Twin Cities Software Symposium
March 2 - 4, 2012 - Minneapolis, MN
View the event details here ».
Paul Rayner
Founder and Owner at Virtual Genius
Paul is a seasoned design coach and leadership mentor, helping teams ignite their design skills via DDD and BDD. He gets teams unstuck through intensive coaching workshops and hands-on pair programming, combined with focused one-on-one leadership mentoring. His company Virtual Genius is a software solutions provider, specializing in custom Ruby applications. Paul actively serves the community: co-authoring the upcoming Addison Wesley book, BDD with Cucumber, teaching classes in BDD and DDD, contributing to OSS, and co-leading the DDD Denver Meetup group.
Look for him speaking at user groups, on the No Fluff Just Stuff conference tour in the United States, and at local and international conferences. Paul is from Perth, Australia, but chooses to live, work and play with his amazing wife and two children in Denver. He tweets with an Australian accent at @ThePaulRayner and blogs at thepaulrayner.com
Presentations
Introduction to Lean-Agile Software Development
Successful software development is about building the right product at the right time for your customers. This means focusing attention on the right places in the portfolio of projects and products that your company provides, and optimizing the entire value stream from "concept to cash" for your customers and the development teams.
Agility is more than just adopting Scrum or some other agile process framework; it involves adopting a new set of Lean-Agile values, principles and practices through the entire software development lifecycle and beyond in order to provide value to customers earlier and more often.

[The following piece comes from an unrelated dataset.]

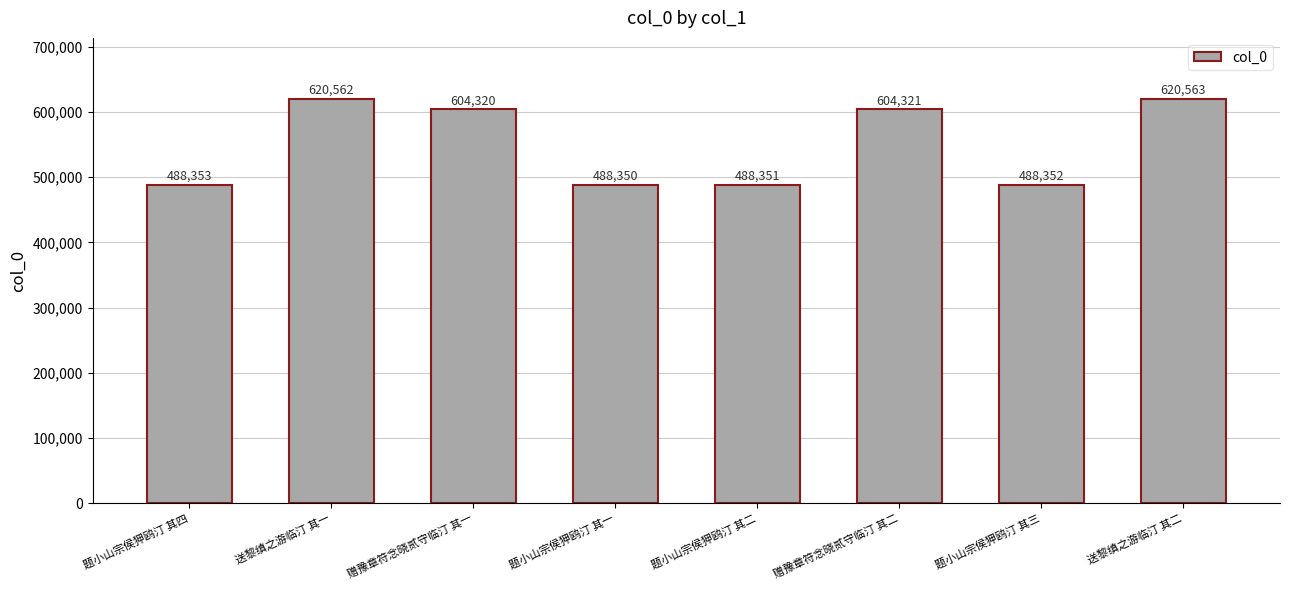

List the labels in order of value, smallest first.

题小山宗侯狎鸥汀 其一, 题小山宗侯狎鸥汀 其二, 题小山宗侯狎鸥汀 其三, 题小山宗侯狎鸥汀 其四, 赠豫章符念晓贰守临汀 其一, 赠豫章符念晓贰守临汀 其二, 送黎缜之游临汀 其一, 送黎缜之游临汀 其二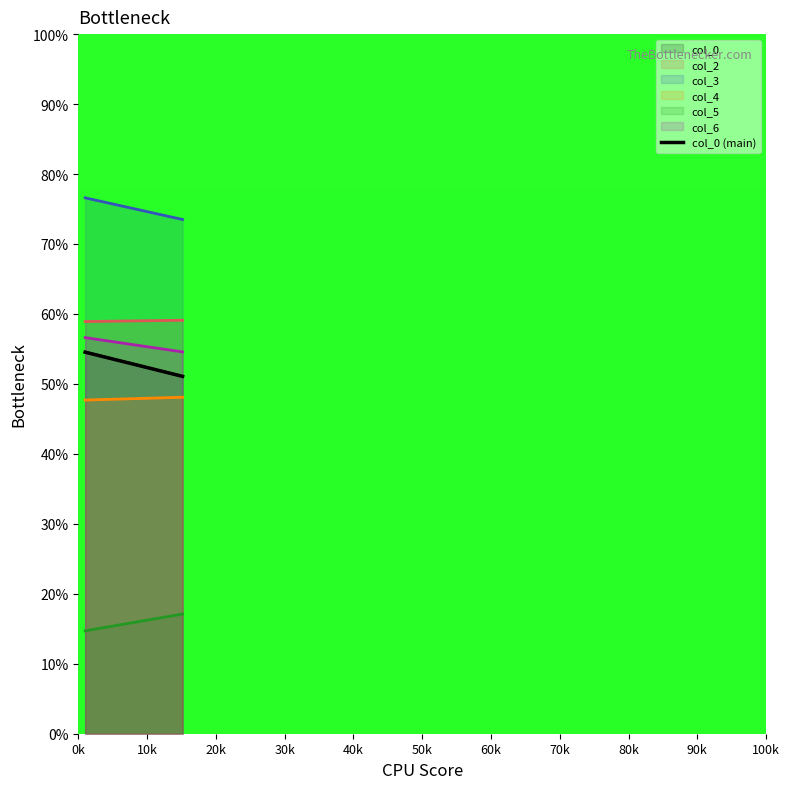

What is the smallest value displayed?

14.7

Lean-Agile software development consists of frequent feedback loops, intense team collaboration, continuous improvement, business and customer involvement, baking quality in and consistent delivery of valuable software. Learn how these Lean principles and practices transform software development and the radical difference it can make in your development work and wider organization.

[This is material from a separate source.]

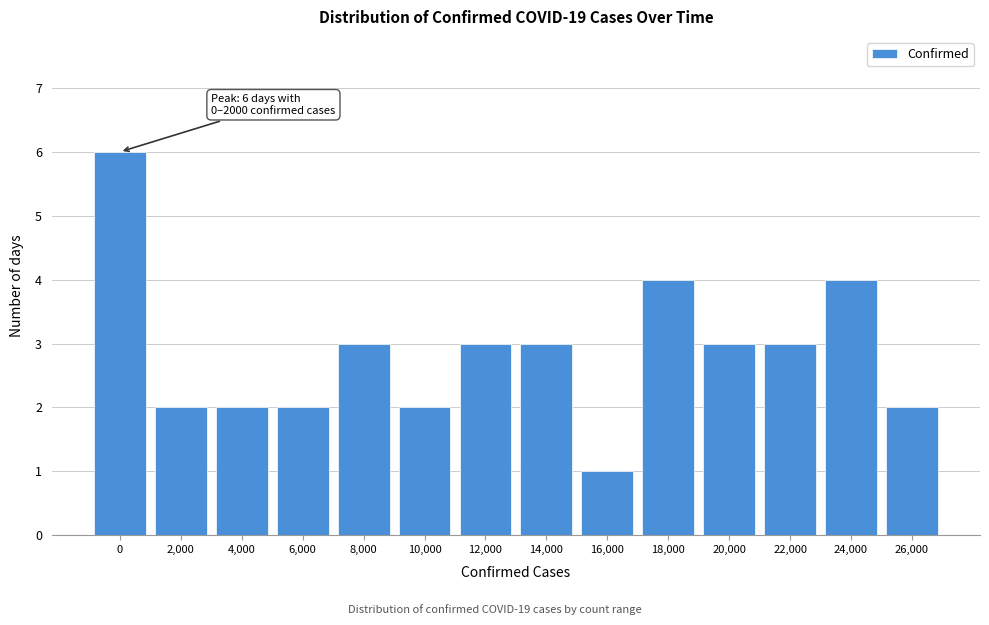

Reading left to right, transcribe all the data shown in this chart.

0=6	2,000=2	4,000=2	6,000=2	8,000=3	10,000=2	12,000=3	14,000=3	16,000=1	18,000=4	20,000=3	22,000=3	24,000=4	26,000=2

Measure for Measure – Lean Principles for Effective Metrics and Motivation
This presentation explores the nature of motivation and the place of metrics and measurement in software development, and how lean software development principles and practices shed light on motivation and metrics and how they can be used to support deep organizational improvement.
We will examine the nature of motivation in terms of the four intrinsic rewards that drive positive engagement, and also how certain approaches to measuring and managing performance lead to organizational dysfunction. We will also show how the application of lean principles such as building quality into the product, respect for people and optimizing the whole enable more effective approaches to motivation and metrics in software development.
Domain Modeling Using Domain-Driven Design (DDD)
This presentation seeks to provide a solid introduction to the fundamentals of DDD. Learn why modeling a complex business domain in software is so advantageous to your business and ways in which your team can go about delivering software models to give your business a competitive edge.
The philosophy of domain-driven design (DDD) – first described by Eric Evans in his book [of the same name – is about placing our attention at the heart of the application, focusing on the complexity that is intrinsic to the business domain itself. We also distinguish the core domain (unique to the business) from the supporting sub-domains (typically generic in nature, such as money or time), and place appropriately more of our design efforts on the core.
Domain-driven design consists of a set of patterns for building enterprise applications from the domain model out. In your software career you may well have encountered many of these ideas already, especially if you are a seasoned developer in an OO language. But applying them together will allow you to build systems that genuinely meet the needs of the business.
The premise of domain-driven design is two-fold:
- For most software projects, the primary focus should be on the domain and domain logic; and
- Complex domain designs should be based on a model.
Domain-driven design is not a technology or a methodology. It is a way of thinking and a set of priorities, aimed at accelerating software projects that have to deal with complicated domains.
Note: Laptops are not required - there is no hands-on coding for this workshop.
Strategic Design Using DDD
Not every part of a software system will be well-designed. How do you know where to put the time and effort to refine the design, or refactor existing code? Learn how strategic Domain-Driven Design (DDD) patterns can show you how to know which parts of your system matter most to your business and how to focus your team's design efforts most effectively.
Context mapping and Core Domain are key concepts in DDD, providing valuable techniques and insights into where to focus your design attention, yet most developers have never heard of them. This session will introduce the tools of strategic DDD and show you how they can shine a light on your design challenges.
Using DDD Patterns for Supple Design
Come on a guided tour of how applying Domain-Driven Design (DDD) building block patterns can make your code cleaner, more expressive, and more amenable to change. We cover examples of DDD patterns such as entities, value objects, closure of operations and side-effect-free functions. We will focus particularly on how implementing value objects can lead to more supple design.
When good design really matters, DDD building block patterns enable your design to model the business domain you are working with more richly. They allow you to collaborate with domain experts to build deep, useful models of the domain in your code that solve difficult business problems with elegance and simplicity.
This is a highly interactive modeling session which walks through diagrams and code samples to demonstrate how the application of these patterns to modeling can make writing and reading coding fun again, while improving the effectiveness of the code you write. Come prepared to think, ask and answer questions, and learn how to write the best code where it matters most.